And so began my post of the early afternoon of Friday, October 7, when it was interrupted by news of the videotape.
The Declaration, I would have said (and still say), captures accurately and eloquently the nature of Mrs. Clinton's opponent, as well as of his campaign and its impact on American society.
I would have argued that neither the evangelists' remarks nor the news of Trump's sexual efforts would have an impact on the votes of evangleical voters because of abortion. Following the candidate's controversial remarks in April on Hardball with Chris Matthews, Trump's campaign issued a statement including "he will change the law through his judicial appointments and allow the states to protect the unborn."
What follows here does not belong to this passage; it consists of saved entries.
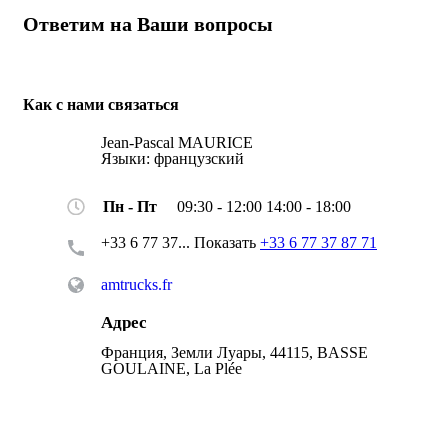
Ответим на Ваши вопросы
Как с нами связаться
Jean-Pascal MAURICE
Языки:
французский
Пн - Пт
09:30 - 12:00 14:00 - 18:00
+33 6 77 37...
Показать
+33 6 77 37 87 71
amtrucks.fr
Адрес
Франция, Земли Луары, 44115, BASSE
GOULAINE, La Plée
Donald Trump is officially pro-life, and that is that. His running mate, chosen in part because of an appeal to "people of faith" who believe in their way or the highway, is genuinely in favor of forced birth. His selection merely reinforced Trump's appeal to individuals convinced that God is dead-set against a woman's right to choose and in favor of "religious freedom," the right to discriminate when invoking "God's word."
It didn't take much, and no more than that, for most prominent evangelicals to line up behing Grump, and they're not deserting him now. It turns out that neither personal piety, traditional values, nor "family values" ever meant much to this crowd. Corey Robin recognizes
this tape shouldn't be used to delegitimate Trump; he's already done that six thousand times over, and I doubt anyone will be surprised by what he says here. What it should be used to delegitimate is the Christian Right, the overwhelming majority of which—according to the latest polls—is standing with this man who stands for everything they claim to oppose. Rather than discredit Trump, this tape should destroy that movement, its leaders, and the cottage industry of enabling journalists and academics who've told us for decades that we need to take "people of faith"—by which they mean the Christian Right—more seriously.
There have been religious voices speaking out against the GOP nominee, more vociferously now, but they have come- not coincidentally- from Utah, Mormon Central. While never explicitly making the claim, most Christian evangelicals strongly implied that the Kingdom of God superceded the importance of Supreme Court justices who would overturn Roe v. Wade. The mainstream media bought it hook, line, and sinker, giving the lie to the charge it is the "liberal media."
We don't yet know for sure how the latest outrage will play with the base of culturally religious voters, though I believe it will change very few minds. However, the impressive (albeit not complete) embrace, even now, of Donald Trump by leaders of the Christian right should be regarded as a teachable moment. Finally we know and must emphasize that most Christian right leaders (one of them a month ago, below) are more right (conservative) than Christian.